Diakui atau tidak, memang cukup alot bagi kita untuk memberikan sebuah argumentasi yang panjang lebar terkait persoalan di atas dari pendapat para ulama yang kapabel. Tersebab ideologi khilafah yang dianggapnya wajib sudah terlanjur mendarah daging dan melupakan jati diri mereka sebagai “kelompok” yang satu. Secara istilah, pola hidup berbangsa ialah kelompok masyarakat yang bersamaan asal keturunan, ideologi dan sistem pemerintahan yang telah disepakati. Jika dari pemahaman ini saja sudah keliru, bagaimana bisa dikatakan mereka merdeka dalam berbangsa?

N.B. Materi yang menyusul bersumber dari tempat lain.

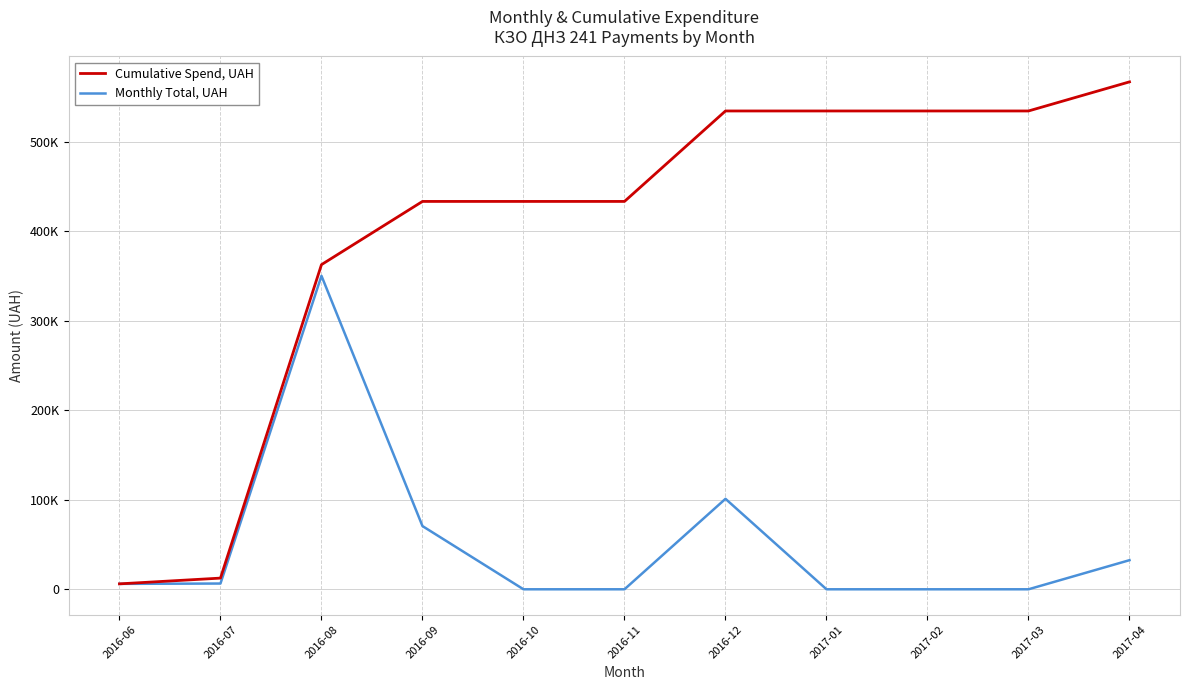

What is the greatest value displayed?

566755.5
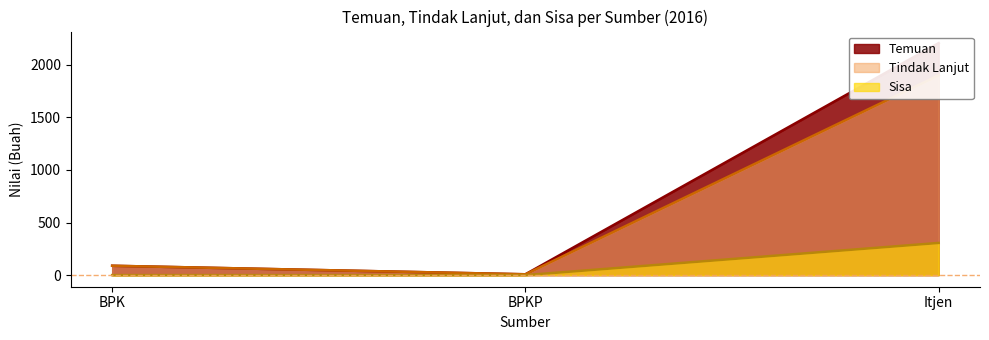

What is the difference between the maximum and second lowest values in the Temuan series?

2116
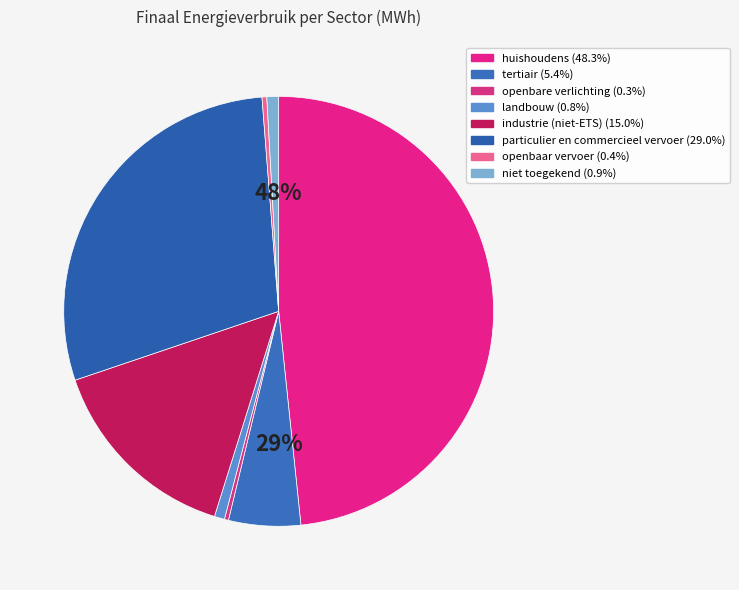

Does any single category account for the majority?

No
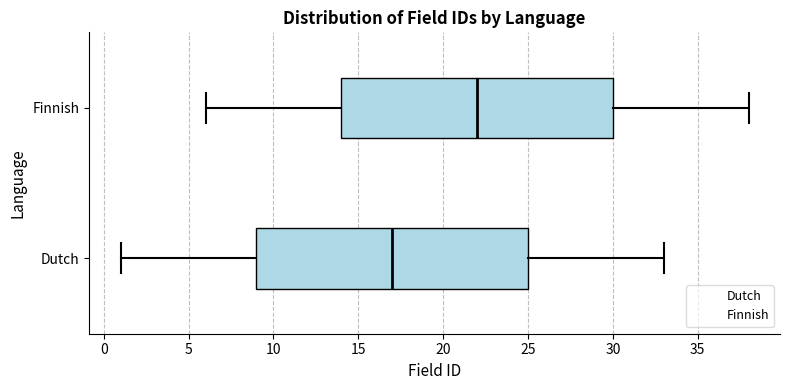

Which box's median line is the furthest to the left?

Dutch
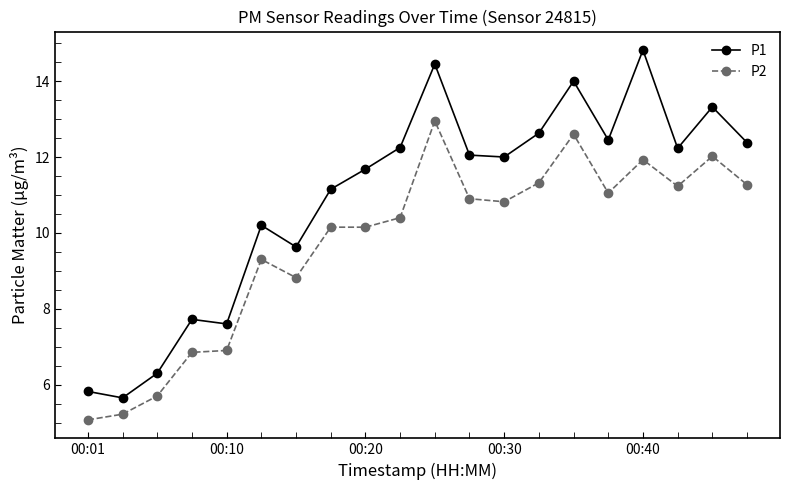

What is the difference between the maximum and minimum values in the P1 series?

9.2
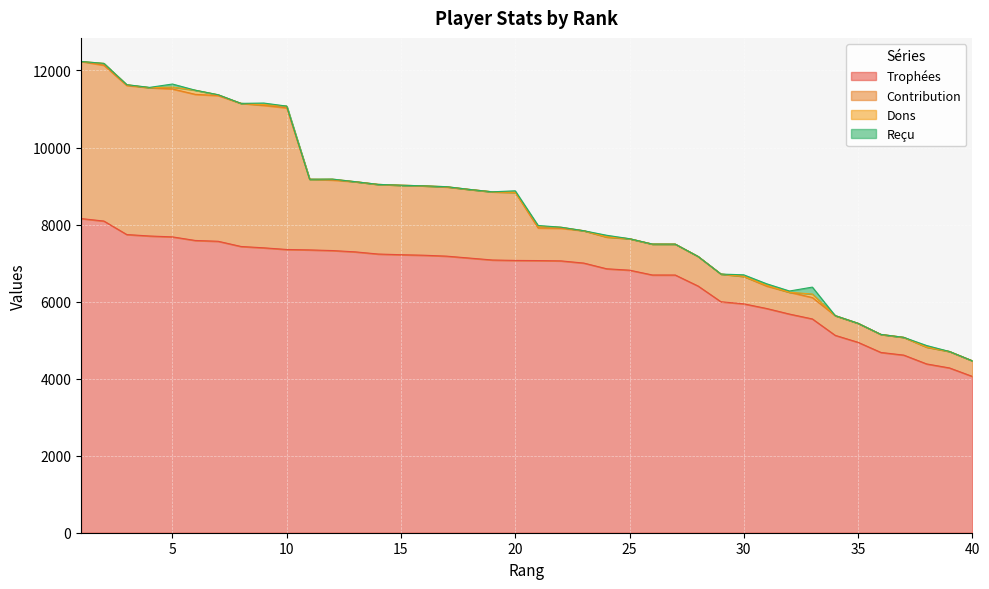

At 1, list the series in order from largest to smallest.

Trophées, Contribution, Dons, Reçu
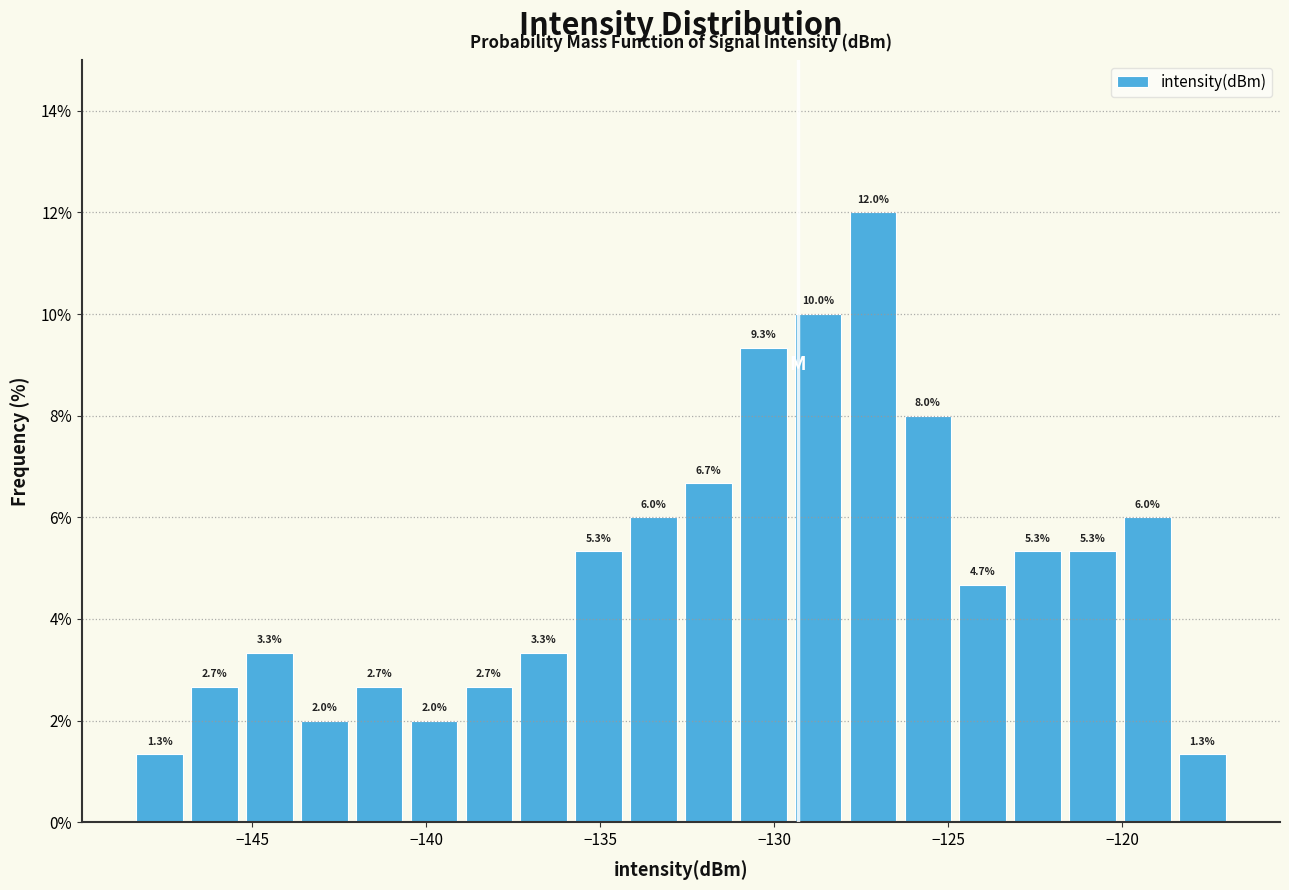

Read against the x-axis, roughly where is the centre of the tallest bar?

-127.0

Kemerdekaan yang kita pahami pun tidak melulu berkaitan dengan perang melawan penjajah atau mengangkat senjata. Ada satu hal yang lebih penting dari itu, yakni merawat kemerdekaan dan keutuhan bangsa dengan meleburkan ego pribadi atau kelompok kita. Yaitu ego untuk mengusung ideologi yang berbeda dan motif mengganti sistem pemerintah ataupun lainnya. Tentunya, kita tidak menafikan, banyak orang yang berpura-pura hidup dalam satu negara, mengaku bangsa Indonesia, tetapi diam-diam dalam dirinya masih ada motif untuk mengubah sistem pemerintahan dan menganggap negaranya sebagai thagut. Demi mewujudkan negara Islam, banyak dari simpatisan khilafah yang “rela” menjadi pegawai ataupun pejabat pemerintahan. Padahal pemerintahan yang sekarang sedang menjadi tempat mereka bernaung adalah pemerintahan thagut. Oknum-oknum seperti ini tentu sangat membahayakan keutuhan bangsa kita. Dari sini dapat dipahami, bahwa PR kita bersama tidak hanya perang melawan penjajah, namun perang bagaimana menyatukan ideologi yang sudah dimusyawarahkan oleh cendekiwan muslim dan tokoh-tokoh nasionalis kita.

Kemudian, terkait persoalan negara yang rumit dan masih banyak kekurangan memang realita yang tidak bisa kita mungkiri. Namun, tidak lantas khilafah menjadi satu-satunya solusi cerdas untuk mengentaskan segala persoalan bangsa. Banyak langkah yang mesti kita tempuh, daripada terjebak dalam nostalgia khilafah zaman bahela, semisal dengan meregenerasi penerus bangsa yang ahli ekonomi, ahli tata negara, memperbaiki moral generasi, membuka ruang dialog dengan pemerintah, dst. Asumsi saya, bahwa hadiah terbesar ulang tahun bangsa kita sekarang ialah mewujudkan kemerdekaan berbangsa dan beragama pada setiap warga yang tentu ini tugas kita bersama. Terakhir, Dirgahayu Indonesia, semoga kita selalu merdeka, rukun dan menjadi bangsa yang satu seutuhnya.